# Balance & Body Awareness/Conditioning



## Sibe (Nov 21, 2010)

Does anyone do balance, body awareness, and conditioning exercises? I got a balance disc and some paw pods I'm having fun with, some day would like to get something big like the peanut. Cat is the best at the balance disc so far!


----------



## Eeyore (Jul 16, 2014)

I do free shaping to get the dog to lift a certain paw and/or move in every direction both freely and heeling on both sides. That goes a long way, when it comes to body awareness! Then balance on items we find during walks, both stable and unstable. The puppy is awesome, he'll jump up on everything he can and tries every new surface he can find. Also, I think generally walking (both slowly, controlled and off leash) in uneven terrain is really more valuable than any isolated exercise, but I know people who do cavaletti with their dogs to get the same effect with the dogs lifting their legs and building back strength. I always do some leashed slow off trail walking, both up and downhill, for that purpose.


----------



## Sibe (Nov 21, 2010)

My current foster dog has no idea she's anything but a face and front paws, I scattered some pvc jump bars and weaves flat around the floor for her to walk over and also set some very low jumps for her. She seemed startled when she realized she had back legs and a butt hahaha.


----------



## lil_fuzzy (Aug 16, 2010)

We do a bunch of this, like sit pretty, back up, individual paw targets, side paws on wall, back paws on wall, balancing on fitness discs and changes of position while on fitness discs. While they are on the disc I will also gently push on their sides so they have to push back to stay on the disc, and they do sit pretty on the disc.

We play around with the paw pods too, like back up until their back paws are on the pods, all 4 paws on individual pods, etc.

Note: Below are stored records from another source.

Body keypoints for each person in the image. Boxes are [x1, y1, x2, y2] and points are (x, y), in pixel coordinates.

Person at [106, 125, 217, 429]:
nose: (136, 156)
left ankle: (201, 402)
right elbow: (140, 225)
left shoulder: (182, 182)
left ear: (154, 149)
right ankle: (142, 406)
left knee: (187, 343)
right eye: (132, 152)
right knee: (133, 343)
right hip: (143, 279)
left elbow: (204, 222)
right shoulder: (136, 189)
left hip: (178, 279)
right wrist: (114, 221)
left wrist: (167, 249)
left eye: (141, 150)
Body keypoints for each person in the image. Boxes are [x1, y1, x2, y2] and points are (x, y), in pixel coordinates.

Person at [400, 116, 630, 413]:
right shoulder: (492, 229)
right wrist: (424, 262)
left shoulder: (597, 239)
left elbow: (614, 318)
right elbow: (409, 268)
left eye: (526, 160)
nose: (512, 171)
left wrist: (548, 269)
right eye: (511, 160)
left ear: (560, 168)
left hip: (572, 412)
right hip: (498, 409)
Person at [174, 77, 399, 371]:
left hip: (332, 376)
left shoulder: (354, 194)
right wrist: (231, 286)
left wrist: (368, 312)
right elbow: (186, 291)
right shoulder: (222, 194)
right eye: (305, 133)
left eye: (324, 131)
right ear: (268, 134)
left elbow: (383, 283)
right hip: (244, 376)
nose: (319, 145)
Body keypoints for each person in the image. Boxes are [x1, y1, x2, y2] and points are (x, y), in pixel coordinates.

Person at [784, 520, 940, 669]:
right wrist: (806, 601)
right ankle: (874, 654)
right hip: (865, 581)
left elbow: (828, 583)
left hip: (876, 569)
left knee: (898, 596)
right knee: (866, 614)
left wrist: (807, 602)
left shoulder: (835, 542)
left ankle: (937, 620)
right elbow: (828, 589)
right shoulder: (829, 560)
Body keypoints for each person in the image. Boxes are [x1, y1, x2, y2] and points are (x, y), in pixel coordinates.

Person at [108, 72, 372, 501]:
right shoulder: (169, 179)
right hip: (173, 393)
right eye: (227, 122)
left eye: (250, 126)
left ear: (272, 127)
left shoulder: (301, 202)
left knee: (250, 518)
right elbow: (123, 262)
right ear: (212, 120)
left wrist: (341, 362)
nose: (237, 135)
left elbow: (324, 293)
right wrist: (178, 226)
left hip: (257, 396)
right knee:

I also have them walk through ladders, and throw jump bars in a pile on the ground and have them walk through those.

Fun stuff 

Running around in uneven terrain is awesome for building muscle too.


----------



## Flaming (Feb 2, 2013)

Well we recently broke a kitchen chair using it for balancing... well I need a new kitchen set anyways. 
Manna is very rear end oblivious so we try to do rear end awareness and balance exercises often


----------



## Sibe (Nov 21, 2010)

I need to get (build) a ladder.

How do you determine spacing for cavalettis?


----------



## Hector4 (Sep 16, 2013)

I only am able to get my mastiff to work with balance pods. We were working on touch vs grab. I may have to try the peanut on him and try teaching perch work on a balance disc. There is a FB group called Canine Conditioning and Body Awareness Exercises if anyone is interested.


----------



## elrohwen (Nov 10, 2011)

MrsBoats started a thread a few months ago that might have some good ideas. Nobody has posted to it lately though.
http://www.dogforums.com/dog-sports-show-forum/308442-sports-performance-dog-conditioning.html


----------



## Sibe (Nov 21, 2010)

elrohwen said:


> MrsBoats started a thread a few months ago that might have some good ideas. Nobody has posted to it lately though.
> http://www.dogforums.com/dog-sports-show-forum/308442-sports-performance-dog-conditioning.html


 Oh I wish I'd seen that thread! It's on the first page.. how did I miss that. We can continue there, even if it's been quiet. No need for a duplicate thread.


----------